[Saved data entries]

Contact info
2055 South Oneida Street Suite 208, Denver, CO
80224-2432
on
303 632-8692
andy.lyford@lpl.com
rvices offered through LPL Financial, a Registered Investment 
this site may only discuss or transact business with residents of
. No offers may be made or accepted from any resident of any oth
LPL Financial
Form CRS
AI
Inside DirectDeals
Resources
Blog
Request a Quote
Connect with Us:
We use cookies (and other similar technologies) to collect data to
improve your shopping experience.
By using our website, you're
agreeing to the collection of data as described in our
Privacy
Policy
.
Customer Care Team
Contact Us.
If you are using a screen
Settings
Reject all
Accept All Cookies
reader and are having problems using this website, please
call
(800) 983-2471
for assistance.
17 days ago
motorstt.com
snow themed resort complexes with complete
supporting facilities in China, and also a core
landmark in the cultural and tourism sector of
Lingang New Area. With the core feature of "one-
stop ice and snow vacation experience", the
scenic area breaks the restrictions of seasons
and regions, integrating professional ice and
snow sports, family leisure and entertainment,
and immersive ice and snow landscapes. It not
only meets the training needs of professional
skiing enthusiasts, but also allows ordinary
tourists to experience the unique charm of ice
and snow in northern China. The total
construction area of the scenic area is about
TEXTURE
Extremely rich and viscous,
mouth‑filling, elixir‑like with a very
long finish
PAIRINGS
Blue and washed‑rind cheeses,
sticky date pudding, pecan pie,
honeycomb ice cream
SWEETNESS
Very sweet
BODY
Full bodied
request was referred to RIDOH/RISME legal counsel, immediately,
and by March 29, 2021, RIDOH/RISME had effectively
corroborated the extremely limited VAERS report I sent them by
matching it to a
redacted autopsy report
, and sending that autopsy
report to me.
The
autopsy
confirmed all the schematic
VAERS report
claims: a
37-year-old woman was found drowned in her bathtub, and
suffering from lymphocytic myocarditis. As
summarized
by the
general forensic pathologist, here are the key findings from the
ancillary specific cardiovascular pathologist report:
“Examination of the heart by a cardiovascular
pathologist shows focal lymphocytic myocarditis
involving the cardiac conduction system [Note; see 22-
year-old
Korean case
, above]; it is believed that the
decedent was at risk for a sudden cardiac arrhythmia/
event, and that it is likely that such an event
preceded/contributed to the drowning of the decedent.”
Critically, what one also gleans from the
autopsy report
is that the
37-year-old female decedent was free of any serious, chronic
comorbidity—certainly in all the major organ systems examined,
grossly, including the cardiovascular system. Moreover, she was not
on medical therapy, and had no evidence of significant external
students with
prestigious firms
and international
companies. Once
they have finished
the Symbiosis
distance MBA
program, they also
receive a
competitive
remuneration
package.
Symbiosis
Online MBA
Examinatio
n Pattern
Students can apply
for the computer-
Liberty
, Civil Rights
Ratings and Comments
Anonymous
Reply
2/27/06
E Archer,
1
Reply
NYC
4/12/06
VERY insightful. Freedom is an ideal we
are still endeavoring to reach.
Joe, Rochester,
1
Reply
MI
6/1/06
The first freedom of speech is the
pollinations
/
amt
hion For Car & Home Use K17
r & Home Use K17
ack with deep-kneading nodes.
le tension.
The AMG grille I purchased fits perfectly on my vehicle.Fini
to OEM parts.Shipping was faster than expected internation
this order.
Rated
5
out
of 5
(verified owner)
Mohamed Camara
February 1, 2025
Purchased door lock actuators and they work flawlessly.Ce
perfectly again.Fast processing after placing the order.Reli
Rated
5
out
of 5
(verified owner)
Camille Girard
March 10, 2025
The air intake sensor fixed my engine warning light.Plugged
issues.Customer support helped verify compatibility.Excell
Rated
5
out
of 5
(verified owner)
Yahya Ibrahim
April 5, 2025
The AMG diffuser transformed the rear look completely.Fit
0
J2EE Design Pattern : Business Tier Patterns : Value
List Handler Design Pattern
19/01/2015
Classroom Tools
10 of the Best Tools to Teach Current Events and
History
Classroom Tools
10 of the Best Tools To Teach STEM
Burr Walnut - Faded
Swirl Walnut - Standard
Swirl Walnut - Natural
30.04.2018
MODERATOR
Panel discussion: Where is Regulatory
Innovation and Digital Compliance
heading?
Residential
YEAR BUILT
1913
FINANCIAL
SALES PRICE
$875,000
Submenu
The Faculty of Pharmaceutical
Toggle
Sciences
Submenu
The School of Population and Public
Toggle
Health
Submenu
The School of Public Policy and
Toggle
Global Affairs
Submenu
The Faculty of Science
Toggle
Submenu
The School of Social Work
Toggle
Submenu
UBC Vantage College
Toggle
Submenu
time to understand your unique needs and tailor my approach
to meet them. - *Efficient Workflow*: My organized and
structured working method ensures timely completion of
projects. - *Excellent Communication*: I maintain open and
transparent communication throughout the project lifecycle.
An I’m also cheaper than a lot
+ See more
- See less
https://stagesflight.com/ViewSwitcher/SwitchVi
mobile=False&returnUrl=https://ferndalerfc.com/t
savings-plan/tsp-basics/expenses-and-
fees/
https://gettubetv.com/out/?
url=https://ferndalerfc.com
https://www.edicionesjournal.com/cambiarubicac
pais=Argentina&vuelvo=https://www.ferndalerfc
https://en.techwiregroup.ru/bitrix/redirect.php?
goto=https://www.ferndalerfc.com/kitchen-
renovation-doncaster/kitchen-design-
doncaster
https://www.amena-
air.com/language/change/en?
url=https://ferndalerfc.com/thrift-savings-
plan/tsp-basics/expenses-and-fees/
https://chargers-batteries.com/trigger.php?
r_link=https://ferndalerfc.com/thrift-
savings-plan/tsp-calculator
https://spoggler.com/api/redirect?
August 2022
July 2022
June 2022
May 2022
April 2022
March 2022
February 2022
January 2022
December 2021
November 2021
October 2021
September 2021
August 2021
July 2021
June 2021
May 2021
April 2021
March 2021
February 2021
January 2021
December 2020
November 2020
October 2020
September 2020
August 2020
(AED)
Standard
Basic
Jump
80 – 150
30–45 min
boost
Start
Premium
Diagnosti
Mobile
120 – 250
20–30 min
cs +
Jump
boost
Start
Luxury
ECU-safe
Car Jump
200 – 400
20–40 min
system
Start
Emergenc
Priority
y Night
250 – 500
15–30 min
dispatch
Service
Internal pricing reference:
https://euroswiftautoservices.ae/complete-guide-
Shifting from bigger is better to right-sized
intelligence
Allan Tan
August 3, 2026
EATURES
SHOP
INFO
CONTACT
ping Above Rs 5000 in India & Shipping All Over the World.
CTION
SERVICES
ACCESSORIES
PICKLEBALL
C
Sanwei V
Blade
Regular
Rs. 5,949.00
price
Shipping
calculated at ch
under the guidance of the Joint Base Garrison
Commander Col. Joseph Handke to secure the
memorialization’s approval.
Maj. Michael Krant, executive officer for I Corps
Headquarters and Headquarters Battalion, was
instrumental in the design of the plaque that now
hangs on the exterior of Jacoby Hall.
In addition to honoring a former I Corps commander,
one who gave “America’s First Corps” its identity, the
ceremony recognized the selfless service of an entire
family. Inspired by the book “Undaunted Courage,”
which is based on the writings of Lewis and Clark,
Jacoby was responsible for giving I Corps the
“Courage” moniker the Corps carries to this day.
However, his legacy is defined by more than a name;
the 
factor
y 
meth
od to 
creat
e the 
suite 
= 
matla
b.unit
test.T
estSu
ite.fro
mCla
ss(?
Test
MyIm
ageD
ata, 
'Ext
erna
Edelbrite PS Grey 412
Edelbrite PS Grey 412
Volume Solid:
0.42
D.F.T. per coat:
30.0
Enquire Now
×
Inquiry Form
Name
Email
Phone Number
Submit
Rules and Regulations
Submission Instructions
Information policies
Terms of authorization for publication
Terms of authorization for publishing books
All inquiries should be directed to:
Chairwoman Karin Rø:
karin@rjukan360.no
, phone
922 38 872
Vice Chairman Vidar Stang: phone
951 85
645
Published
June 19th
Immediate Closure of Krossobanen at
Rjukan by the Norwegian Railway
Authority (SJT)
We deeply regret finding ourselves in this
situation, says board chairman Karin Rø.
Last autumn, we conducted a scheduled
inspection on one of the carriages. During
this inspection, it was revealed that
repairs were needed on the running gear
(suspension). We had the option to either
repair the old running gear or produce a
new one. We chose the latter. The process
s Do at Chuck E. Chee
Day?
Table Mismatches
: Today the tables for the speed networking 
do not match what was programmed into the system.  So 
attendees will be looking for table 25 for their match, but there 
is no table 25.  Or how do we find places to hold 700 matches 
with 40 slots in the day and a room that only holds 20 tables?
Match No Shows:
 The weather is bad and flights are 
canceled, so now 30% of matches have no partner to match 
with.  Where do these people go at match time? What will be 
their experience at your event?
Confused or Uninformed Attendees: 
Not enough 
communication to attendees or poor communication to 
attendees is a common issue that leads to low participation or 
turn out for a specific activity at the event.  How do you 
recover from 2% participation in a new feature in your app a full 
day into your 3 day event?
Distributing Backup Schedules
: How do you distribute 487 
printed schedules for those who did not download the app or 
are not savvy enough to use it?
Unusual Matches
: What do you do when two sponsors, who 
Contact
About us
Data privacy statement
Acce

● **Task objective**:
Write out only the lines that run from the line containing "October 2020" through the line containing "Jacoby was responsible for giving I Corps the", both included, exactly as they appear above.

● **Written reply**:
October 2020
September 2020
August 2020
(AED)
Standard
Basic
Jump
80 – 150
30–45 min
boost
Start
Premium
Diagnosti
Mobile
120 – 250
20–30 min
cs +
Jump
boost
Start
Luxury
ECU-safe
Car Jump
200 – 400
20–40 min
system
Start
Emergenc
Priority
y Night
250 – 500
15–30 min
dispatch
Service
Internal pricing reference:
https://euroswiftautoservices.ae/complete-guide-
Shifting from bigger is better to right-sized
intelligence
Allan Tan
August 3, 2026
EATURES
SHOP
INFO
CONTACT
ping Above Rs 5000 in India & Shipping All Over the World.
CTION
SERVICES
ACCESSORIES
PICKLEBALL
C
Sanwei V
Blade
Regular
Rs. 5,949.00
price
Shipping
calculated at ch
under the guidance of the Joint Base Garrison
Commander Col. Joseph Handke to secure the
memorialization’s approval.
Maj. Michael Krant, executive officer for I Corps
Headquarters and Headquarters Battalion, was
instrumental in the design of the plaque that now
hangs on the exterior of Jacoby Hall.
In addition to honoring a former I Corps commander,
one who gave “America’s First Corps” its identity, the
ceremony recognized the selfless service of an entire
family. Inspired by the book “Undaunted Courage,”
which is based on the writings of Lewis and Clark,
Jacoby was responsible for giving I Corps the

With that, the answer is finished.